Today I got a hankering to make a lemon meringue pie. I don't have her recipe, but that didn't matter so much. The proportions would have been nice to know, but no words would even convey years of technique and talent.
I settled on a recipe from "Cookwise" by Shirley Corriher. It gave a great base of why each step was necessary, not quite the same as a teacher in the kitchen, but it would do.
It took me nearly two hours. It was complicated. Slowly cooking the custard by first tempering egg yolks and then whisking the entire mixture together. Working with corn starch to achieve the nice balance of smooth yet thick. Beating the egg white mixture into stiff peaks.

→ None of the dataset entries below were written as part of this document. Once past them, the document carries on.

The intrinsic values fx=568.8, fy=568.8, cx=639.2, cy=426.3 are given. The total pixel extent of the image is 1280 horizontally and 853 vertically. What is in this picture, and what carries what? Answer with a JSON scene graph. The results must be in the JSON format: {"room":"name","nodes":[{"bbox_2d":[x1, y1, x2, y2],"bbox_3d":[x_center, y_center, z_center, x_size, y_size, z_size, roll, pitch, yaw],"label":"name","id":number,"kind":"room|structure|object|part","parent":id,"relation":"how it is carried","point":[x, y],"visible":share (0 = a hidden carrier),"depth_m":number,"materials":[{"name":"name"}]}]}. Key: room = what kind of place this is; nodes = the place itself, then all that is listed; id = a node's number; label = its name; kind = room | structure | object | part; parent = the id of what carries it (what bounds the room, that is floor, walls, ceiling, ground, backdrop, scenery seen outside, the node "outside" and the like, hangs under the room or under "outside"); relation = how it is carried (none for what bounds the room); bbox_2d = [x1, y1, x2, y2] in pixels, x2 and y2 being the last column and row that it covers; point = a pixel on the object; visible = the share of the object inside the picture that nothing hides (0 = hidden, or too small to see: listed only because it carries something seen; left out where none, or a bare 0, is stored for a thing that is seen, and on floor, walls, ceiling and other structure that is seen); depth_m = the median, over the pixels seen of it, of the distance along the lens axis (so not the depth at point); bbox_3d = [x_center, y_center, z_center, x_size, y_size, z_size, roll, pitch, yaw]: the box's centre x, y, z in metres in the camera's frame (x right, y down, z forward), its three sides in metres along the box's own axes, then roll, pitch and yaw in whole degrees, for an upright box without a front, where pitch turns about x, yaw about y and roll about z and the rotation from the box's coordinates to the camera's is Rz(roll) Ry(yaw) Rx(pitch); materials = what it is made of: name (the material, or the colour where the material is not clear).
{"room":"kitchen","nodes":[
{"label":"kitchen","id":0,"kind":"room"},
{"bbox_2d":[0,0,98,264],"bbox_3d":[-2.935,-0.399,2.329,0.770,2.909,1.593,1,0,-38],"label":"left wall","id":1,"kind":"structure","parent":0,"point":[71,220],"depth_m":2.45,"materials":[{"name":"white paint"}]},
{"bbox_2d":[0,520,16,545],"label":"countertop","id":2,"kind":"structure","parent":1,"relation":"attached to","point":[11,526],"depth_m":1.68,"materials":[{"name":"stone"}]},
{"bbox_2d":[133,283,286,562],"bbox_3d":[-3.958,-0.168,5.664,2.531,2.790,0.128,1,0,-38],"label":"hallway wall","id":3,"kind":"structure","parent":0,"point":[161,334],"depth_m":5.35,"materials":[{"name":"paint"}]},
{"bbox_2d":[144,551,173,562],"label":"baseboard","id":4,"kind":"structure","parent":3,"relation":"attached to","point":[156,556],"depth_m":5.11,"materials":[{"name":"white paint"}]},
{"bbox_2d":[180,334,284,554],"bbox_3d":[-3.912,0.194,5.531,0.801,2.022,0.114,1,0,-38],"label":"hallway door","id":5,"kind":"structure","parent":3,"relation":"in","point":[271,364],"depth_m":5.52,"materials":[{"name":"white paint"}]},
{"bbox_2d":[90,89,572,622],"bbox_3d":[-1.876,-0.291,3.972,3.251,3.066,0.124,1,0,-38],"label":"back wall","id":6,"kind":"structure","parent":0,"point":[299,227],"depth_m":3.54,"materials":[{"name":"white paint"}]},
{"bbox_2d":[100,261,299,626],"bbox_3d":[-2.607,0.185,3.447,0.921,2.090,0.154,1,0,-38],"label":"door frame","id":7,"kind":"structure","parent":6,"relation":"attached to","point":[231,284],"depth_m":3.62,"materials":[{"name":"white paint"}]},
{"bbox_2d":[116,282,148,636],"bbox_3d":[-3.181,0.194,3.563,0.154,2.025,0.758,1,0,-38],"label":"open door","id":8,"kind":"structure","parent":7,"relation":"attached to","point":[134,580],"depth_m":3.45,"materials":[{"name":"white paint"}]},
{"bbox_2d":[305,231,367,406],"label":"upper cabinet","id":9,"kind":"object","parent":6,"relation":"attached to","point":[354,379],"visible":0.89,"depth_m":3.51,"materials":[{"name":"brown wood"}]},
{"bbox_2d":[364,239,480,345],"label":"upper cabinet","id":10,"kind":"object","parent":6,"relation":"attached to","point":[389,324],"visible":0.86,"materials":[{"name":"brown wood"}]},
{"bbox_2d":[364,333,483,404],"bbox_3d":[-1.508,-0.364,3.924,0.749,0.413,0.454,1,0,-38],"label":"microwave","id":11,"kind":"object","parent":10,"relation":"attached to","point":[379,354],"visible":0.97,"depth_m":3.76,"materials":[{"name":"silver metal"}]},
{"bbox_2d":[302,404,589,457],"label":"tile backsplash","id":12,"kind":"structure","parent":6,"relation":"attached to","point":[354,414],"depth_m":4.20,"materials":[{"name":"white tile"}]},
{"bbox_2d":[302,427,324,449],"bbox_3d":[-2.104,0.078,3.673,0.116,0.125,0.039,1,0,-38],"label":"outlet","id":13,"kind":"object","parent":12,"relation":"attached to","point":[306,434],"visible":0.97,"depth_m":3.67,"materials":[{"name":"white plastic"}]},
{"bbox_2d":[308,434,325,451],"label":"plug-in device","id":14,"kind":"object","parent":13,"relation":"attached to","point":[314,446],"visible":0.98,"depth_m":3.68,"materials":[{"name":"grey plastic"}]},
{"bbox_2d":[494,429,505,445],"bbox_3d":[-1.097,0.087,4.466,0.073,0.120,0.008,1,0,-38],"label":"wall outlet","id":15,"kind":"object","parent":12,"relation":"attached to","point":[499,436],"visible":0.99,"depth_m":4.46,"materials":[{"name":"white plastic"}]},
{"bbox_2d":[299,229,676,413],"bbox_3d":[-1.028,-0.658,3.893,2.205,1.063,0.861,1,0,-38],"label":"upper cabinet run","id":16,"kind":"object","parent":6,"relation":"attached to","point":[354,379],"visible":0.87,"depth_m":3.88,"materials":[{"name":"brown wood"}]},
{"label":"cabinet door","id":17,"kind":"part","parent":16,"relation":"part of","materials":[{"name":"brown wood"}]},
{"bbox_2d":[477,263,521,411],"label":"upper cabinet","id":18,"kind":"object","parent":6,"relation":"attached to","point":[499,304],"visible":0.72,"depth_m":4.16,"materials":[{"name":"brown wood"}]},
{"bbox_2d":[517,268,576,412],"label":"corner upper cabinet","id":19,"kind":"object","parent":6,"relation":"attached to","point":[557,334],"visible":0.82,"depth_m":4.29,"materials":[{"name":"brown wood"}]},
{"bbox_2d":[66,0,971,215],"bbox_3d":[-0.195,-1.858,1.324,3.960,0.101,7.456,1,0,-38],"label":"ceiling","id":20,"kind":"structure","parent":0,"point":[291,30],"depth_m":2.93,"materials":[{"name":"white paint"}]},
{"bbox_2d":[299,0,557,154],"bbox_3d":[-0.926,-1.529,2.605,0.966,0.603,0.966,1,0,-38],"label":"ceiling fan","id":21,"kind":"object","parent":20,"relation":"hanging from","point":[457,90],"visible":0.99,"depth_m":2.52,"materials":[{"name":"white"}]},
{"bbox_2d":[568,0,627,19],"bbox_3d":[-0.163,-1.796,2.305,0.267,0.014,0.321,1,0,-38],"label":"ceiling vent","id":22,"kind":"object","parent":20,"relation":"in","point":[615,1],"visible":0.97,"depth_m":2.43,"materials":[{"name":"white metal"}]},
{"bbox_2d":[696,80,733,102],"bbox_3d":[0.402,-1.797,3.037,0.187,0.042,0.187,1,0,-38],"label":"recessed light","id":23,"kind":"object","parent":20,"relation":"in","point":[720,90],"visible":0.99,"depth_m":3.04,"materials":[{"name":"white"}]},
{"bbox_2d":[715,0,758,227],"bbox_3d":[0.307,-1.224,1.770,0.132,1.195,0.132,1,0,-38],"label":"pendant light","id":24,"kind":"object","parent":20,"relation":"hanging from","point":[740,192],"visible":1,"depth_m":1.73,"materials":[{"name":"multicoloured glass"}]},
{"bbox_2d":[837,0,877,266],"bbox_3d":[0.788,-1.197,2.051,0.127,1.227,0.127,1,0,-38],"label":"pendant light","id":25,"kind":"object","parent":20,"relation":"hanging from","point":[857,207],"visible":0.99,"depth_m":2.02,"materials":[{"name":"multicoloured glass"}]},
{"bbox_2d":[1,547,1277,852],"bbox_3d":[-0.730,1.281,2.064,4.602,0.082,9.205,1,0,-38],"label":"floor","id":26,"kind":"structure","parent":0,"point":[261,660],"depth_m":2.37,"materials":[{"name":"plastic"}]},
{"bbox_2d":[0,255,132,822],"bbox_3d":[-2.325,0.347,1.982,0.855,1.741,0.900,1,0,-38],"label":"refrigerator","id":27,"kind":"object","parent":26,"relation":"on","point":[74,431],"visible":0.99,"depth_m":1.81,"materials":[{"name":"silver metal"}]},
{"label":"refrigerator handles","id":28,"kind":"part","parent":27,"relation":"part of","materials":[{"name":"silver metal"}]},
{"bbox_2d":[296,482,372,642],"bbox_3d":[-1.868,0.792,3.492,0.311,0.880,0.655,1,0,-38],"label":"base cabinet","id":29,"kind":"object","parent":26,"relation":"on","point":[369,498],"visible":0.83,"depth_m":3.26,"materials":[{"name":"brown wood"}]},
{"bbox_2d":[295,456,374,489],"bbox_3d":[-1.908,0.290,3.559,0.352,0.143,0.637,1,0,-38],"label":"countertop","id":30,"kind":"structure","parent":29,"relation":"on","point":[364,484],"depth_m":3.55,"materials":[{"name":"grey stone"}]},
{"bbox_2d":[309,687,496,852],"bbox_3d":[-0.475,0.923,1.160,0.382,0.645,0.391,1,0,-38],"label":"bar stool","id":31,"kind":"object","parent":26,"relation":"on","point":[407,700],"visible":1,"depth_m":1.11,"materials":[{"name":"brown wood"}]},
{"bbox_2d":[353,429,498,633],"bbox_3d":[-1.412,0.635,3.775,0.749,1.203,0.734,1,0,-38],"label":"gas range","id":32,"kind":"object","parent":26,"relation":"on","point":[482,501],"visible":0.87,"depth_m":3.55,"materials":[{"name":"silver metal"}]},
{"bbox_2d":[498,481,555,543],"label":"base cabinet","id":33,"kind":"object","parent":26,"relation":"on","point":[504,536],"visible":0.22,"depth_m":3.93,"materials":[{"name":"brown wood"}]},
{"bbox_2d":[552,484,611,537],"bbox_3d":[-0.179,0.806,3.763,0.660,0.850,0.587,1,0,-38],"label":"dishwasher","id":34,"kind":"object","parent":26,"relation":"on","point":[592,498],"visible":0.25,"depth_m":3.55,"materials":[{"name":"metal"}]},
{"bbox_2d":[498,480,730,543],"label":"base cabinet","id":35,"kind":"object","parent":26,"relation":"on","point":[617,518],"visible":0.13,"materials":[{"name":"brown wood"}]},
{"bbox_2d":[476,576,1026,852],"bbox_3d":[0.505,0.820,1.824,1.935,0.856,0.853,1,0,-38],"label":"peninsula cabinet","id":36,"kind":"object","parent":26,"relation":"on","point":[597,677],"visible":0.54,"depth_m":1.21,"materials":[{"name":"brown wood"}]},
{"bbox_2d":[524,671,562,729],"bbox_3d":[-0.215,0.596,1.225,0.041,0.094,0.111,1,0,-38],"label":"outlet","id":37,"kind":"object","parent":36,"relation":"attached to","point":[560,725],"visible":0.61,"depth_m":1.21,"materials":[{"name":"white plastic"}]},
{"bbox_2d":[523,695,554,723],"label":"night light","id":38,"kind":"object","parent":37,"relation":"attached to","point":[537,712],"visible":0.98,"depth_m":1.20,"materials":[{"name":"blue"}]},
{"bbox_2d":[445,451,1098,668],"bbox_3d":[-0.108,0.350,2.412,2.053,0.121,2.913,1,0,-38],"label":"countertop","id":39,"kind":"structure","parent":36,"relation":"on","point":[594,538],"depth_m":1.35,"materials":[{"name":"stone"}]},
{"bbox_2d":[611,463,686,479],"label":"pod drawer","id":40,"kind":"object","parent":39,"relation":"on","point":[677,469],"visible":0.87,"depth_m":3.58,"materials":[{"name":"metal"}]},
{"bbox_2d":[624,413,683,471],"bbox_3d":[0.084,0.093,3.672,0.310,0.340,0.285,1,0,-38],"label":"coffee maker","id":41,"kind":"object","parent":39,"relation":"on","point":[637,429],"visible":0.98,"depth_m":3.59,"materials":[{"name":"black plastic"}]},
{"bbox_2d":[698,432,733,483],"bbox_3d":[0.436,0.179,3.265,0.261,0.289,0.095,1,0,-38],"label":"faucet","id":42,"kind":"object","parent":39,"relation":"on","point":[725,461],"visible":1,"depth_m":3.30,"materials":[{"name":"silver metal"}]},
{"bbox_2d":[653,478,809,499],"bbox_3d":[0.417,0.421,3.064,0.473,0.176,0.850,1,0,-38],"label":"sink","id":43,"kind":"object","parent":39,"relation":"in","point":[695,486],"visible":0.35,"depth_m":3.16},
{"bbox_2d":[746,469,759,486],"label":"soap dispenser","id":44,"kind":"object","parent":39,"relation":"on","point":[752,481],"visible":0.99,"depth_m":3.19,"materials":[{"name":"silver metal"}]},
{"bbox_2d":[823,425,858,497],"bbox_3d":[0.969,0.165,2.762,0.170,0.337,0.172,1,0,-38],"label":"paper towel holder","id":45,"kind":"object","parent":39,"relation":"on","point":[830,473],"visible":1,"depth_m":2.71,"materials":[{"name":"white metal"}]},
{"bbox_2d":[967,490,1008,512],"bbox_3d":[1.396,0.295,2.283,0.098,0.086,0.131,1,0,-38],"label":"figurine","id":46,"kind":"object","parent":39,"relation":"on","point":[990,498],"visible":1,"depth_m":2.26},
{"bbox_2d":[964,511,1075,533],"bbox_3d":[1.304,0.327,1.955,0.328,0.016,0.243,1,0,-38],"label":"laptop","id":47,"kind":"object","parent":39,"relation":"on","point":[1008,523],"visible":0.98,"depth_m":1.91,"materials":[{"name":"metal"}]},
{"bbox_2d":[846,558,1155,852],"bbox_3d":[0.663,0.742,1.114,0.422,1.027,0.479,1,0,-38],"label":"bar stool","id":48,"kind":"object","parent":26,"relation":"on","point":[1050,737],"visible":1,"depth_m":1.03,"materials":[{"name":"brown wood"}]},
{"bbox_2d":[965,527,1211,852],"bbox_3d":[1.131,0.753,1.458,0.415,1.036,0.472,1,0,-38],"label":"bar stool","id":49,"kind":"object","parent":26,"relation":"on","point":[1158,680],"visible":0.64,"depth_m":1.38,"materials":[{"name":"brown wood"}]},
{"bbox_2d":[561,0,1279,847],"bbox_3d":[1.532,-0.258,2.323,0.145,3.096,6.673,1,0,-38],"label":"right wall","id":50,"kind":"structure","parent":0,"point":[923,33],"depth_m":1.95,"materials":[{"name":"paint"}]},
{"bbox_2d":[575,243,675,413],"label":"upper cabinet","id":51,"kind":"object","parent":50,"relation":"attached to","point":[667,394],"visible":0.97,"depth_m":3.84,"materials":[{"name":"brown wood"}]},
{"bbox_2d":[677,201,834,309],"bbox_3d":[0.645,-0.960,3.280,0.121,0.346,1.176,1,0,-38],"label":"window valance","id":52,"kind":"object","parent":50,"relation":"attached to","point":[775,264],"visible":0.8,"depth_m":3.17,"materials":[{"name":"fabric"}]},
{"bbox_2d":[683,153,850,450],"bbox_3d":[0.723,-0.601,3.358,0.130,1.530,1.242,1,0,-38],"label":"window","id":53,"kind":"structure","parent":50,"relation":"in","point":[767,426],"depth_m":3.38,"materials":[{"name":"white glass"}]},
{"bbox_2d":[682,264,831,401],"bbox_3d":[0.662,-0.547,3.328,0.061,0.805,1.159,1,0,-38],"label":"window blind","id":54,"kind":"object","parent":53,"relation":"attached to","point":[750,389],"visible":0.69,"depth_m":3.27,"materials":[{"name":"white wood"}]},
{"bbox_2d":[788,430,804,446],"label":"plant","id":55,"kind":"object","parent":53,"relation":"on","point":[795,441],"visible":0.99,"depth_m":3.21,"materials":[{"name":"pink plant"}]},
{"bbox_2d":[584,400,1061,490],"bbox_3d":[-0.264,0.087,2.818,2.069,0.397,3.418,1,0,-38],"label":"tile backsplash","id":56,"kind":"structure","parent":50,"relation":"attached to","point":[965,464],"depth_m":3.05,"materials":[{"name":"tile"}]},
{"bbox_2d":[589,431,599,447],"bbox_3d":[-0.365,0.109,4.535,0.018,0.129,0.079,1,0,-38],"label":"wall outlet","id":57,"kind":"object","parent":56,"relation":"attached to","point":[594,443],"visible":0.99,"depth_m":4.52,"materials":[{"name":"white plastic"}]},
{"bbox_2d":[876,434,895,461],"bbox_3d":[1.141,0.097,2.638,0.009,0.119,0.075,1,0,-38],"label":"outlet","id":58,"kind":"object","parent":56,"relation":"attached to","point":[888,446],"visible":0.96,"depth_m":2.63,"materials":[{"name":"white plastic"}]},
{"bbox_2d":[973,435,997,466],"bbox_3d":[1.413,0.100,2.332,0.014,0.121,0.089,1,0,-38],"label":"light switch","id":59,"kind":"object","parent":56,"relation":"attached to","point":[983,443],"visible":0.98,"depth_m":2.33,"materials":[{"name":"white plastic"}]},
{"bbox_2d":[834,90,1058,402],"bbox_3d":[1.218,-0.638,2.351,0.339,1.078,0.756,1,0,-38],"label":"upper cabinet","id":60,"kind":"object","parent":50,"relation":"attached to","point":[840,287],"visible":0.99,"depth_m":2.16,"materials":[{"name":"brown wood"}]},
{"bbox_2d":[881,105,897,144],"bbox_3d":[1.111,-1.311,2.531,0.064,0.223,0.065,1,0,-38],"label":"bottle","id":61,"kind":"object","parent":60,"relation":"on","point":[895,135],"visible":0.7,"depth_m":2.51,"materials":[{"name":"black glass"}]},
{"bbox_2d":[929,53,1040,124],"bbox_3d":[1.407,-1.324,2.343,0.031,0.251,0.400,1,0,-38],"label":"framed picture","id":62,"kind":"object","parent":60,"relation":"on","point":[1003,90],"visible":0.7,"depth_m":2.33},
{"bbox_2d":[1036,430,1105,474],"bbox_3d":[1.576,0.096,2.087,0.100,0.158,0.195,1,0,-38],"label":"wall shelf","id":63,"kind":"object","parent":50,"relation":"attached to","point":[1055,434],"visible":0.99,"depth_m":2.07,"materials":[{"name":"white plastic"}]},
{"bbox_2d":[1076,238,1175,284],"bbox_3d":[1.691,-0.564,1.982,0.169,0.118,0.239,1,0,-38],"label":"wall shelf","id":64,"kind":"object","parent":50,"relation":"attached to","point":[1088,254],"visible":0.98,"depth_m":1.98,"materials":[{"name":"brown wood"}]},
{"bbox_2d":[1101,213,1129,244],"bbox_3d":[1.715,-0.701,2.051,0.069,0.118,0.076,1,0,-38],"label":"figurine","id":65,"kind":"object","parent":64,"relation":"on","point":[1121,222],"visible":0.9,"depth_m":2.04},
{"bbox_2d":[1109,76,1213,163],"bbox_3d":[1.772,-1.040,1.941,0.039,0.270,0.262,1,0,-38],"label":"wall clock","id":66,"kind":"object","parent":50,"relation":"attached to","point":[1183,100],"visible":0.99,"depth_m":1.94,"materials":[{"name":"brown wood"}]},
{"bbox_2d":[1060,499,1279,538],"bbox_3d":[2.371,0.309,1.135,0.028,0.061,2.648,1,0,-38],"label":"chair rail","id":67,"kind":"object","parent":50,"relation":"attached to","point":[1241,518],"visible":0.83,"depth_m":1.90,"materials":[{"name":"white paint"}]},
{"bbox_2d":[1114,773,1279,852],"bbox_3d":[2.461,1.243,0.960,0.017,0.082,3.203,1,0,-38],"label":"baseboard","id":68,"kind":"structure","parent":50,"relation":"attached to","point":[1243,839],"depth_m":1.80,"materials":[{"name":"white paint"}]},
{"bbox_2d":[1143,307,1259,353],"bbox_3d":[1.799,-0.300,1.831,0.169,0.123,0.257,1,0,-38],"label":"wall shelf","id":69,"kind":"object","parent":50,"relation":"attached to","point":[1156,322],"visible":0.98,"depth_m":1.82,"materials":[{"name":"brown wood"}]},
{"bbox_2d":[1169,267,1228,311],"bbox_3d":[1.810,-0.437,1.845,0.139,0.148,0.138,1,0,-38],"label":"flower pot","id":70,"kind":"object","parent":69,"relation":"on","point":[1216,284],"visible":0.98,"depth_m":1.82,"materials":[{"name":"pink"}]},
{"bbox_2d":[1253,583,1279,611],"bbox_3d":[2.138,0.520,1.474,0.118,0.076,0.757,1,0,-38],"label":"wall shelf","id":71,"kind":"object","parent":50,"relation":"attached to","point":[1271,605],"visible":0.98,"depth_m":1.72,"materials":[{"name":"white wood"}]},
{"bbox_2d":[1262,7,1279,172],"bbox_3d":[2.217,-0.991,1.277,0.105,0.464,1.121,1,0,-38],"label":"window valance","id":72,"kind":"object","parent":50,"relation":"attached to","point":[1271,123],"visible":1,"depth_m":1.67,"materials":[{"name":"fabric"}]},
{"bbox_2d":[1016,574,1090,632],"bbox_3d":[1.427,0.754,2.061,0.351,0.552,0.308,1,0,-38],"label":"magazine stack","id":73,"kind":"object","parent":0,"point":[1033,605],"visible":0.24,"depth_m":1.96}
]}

Once the pie was in the oven, I started the clean up. I thought back about how this really wasn't a high-pressure pie. It wasn't destined for a dinner party or a picnic, or even anyone at all, really. And yet, for some reason, I wanted it to work. I wanted the peaks to come out beautifully and the pie to slice into firm yet delicate pieces.
All of this, just for a memory. A memory of Grandma Peach's Lemon Meringue Pie. A memory of those great childhood summers spent catfishing, eating salted watermelon slices behind the house and gathering around the table in Grandma Peach's kitchen.
Perhaps I'll adopt this recipe as my own. I asked my mom about the recipe, and she said she might be able to find it, although she never remembers her grandmother referencing a recipe. Either way, it's important that I continue to bake it.
My children will never know their Grandma Peach, and they won't spend summer afternoons on her cattle ranch. But the pie, like a few other dishes of hers I make, can be a concrete connection, not so much to pass along the precision of my memories but to give an opportunity for my family's future generations to create their own.